Since the politicians cannot compose their differences, the system could be devised to let the voters do the reconciling -- through the device of run-off elections. The trouble would be that there are so many candidates, several run-offs would be required, making electing a president in the Philippines an excessively expensive business.

So the problem remains that the sheer number of candidates is self-fulfilling: precisely because there are so many candidates dividing the vote, it becomes possible to dream that a relatively small percentage of the vote will enable a factional ticket of two well-known personalities to win.

Thus it is extremely unlikely that Mrs. Imelda Marcos will win. If her appeal against conviction for corruption is rejected by the Supreme Court before the election, then she will be disqualified and start serving her 12-year prison sentence. Last time, in 1992, Mrs. Marcos managed to garner around two million votes, which left her way behind Ramos. The same two million votes will be more valuable amidst 83 or 66 or even nine candidates. Mrs. Marcos may well be waiting for an offer which includes a future presidential pardon.

Thus, too, the crush of candidates makes it possible for feisty Senator Miriam Defensor-Santiago to hope that she can repeat her 1992 performance when she ran Ramos very close -- and indeed may only have lost as a result of some fast post-election footwork among the ballot boxes, a sport at which Filipinos are almost certainly the world champions. Immediately, Mrs. Santiago's main worry is to bring a writ against two other candidates. They are a nuisance to her because they are also named Santiago.

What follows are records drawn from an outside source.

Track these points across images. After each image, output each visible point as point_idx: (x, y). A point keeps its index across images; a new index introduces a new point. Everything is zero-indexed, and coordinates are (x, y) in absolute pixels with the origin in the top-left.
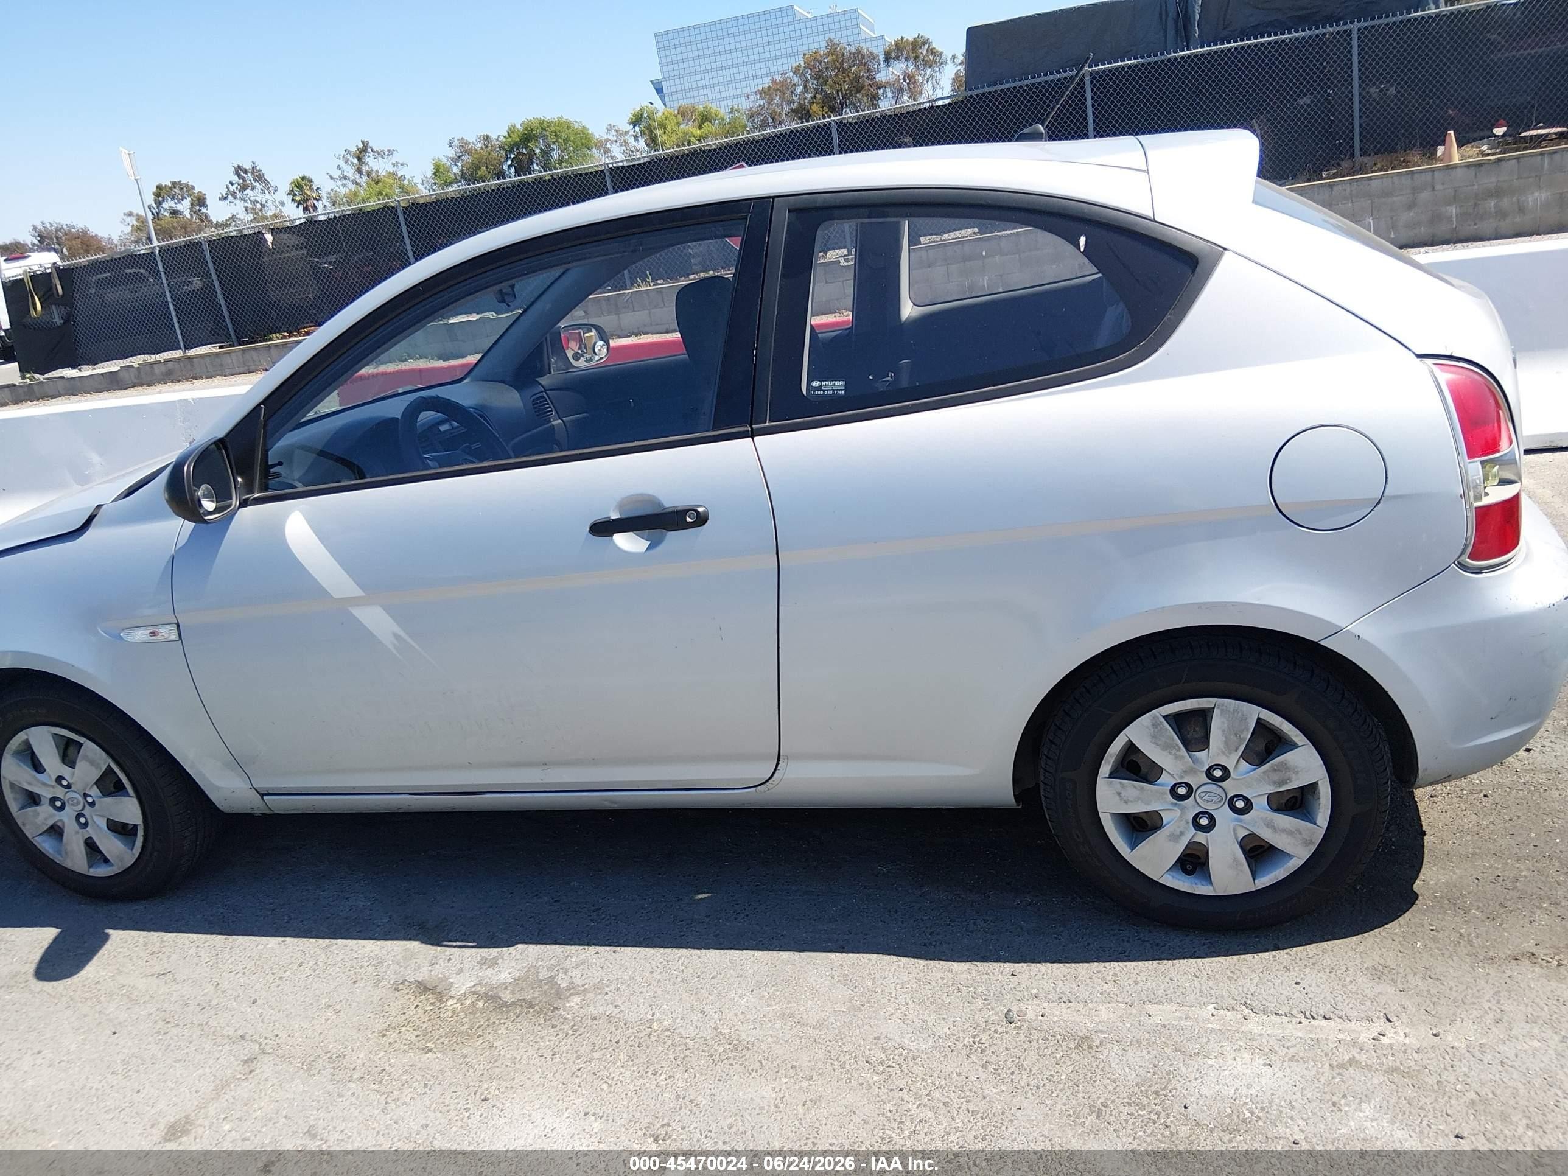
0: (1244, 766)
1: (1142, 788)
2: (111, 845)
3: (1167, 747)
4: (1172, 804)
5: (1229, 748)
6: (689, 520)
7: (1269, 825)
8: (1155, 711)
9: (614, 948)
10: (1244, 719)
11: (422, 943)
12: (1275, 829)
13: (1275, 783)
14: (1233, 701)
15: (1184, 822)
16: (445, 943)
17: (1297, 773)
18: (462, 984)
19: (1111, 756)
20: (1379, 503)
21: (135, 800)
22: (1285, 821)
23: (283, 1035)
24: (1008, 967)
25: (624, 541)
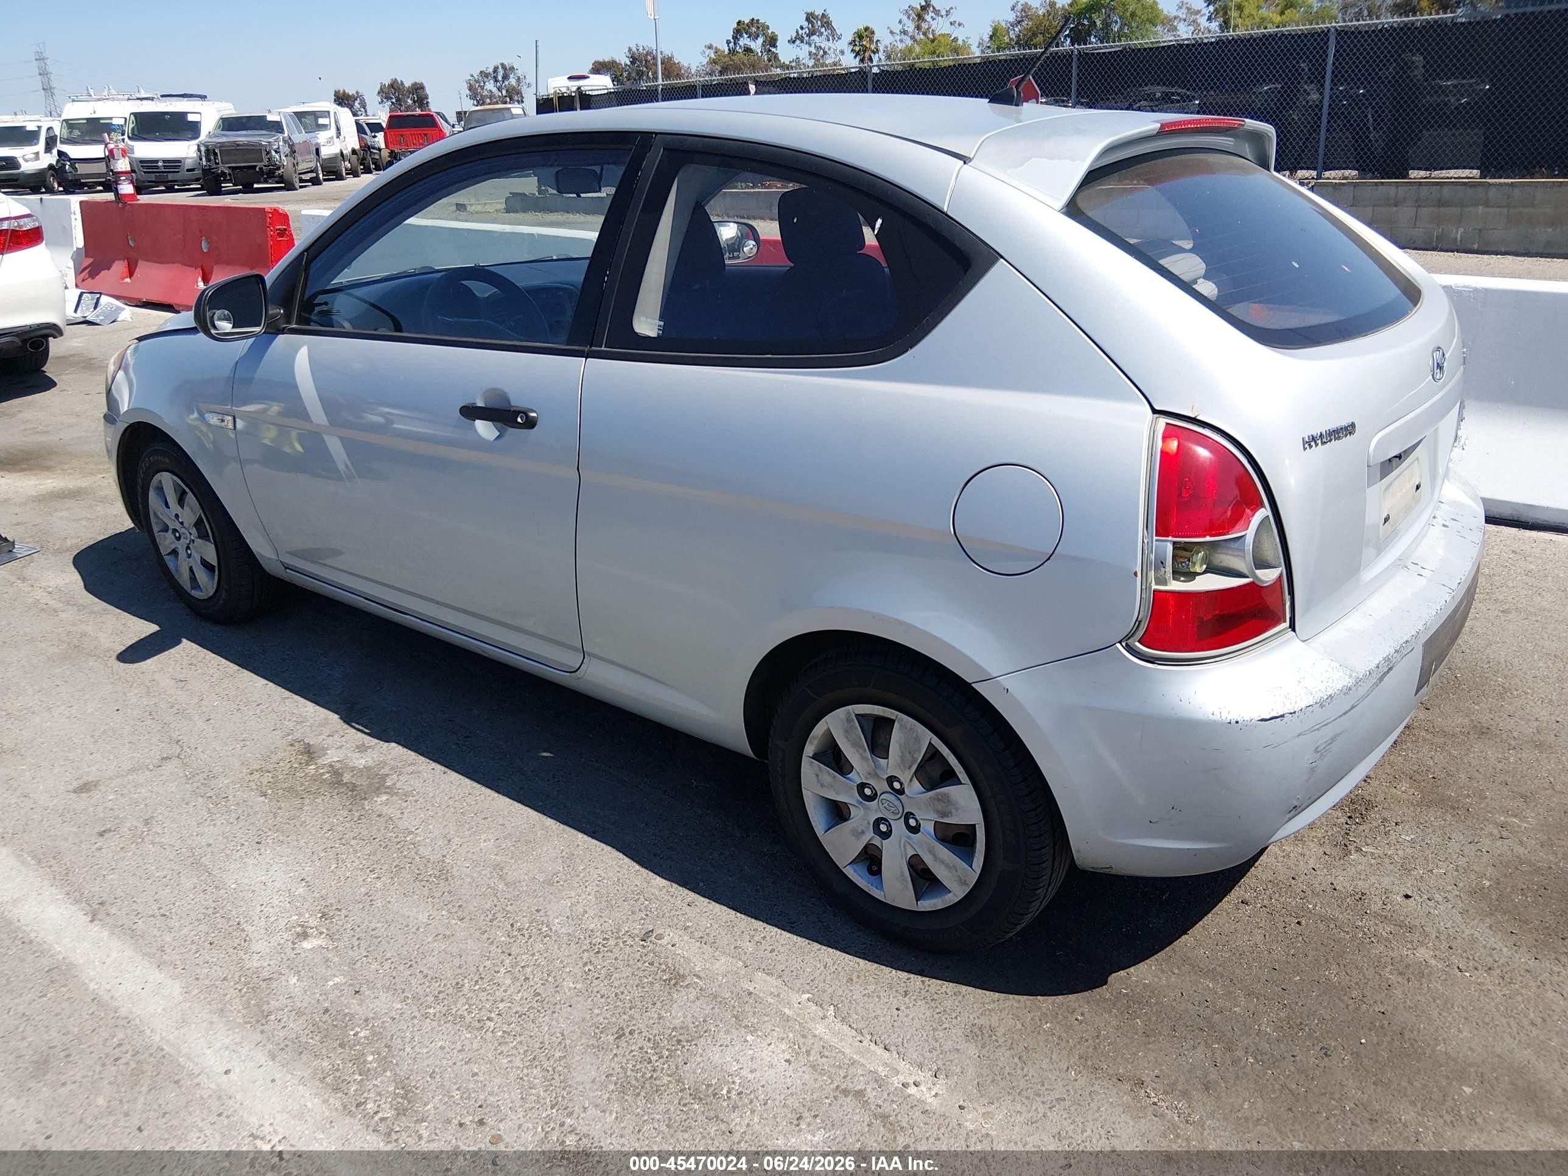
0: (917, 786)
1: (835, 777)
2: (202, 575)
3: (855, 745)
4: (858, 801)
5: (903, 764)
6: (519, 420)
7: (931, 851)
8: (849, 707)
9: (446, 770)
10: (917, 740)
11: (341, 718)
12: (936, 858)
13: (938, 812)
14: (911, 720)
15: (866, 822)
16: (353, 724)
17: (957, 809)
18: (332, 756)
19: (814, 737)
20: (1049, 559)
21: (213, 546)
22: (944, 852)
23: (200, 749)
24: (692, 896)
25: (484, 429)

Mrs. Defensor-Santiago has teamed up with former journalist Senator Francisco Tatad as her vice-president. Tatad assures the electorate that the Santiago-Tatad team means they need not vote for NOTA. But a vote for NOTA -- None Of The Above -- is precisely what the influential Catholics Bishops Conference of the Philippines recently recommended at the start of the campaign. Amidst the surfeit of egos and candidates, the Bishops found that none as yet met their criteria for competence, personal integrity and moral uprightness, and commitment to the common good.

Window: Thus Fidel Ramos himself -- not the "party" members -- chose the candidate to stand for president on behalf of his faction, House Speaker Jose De Venecia.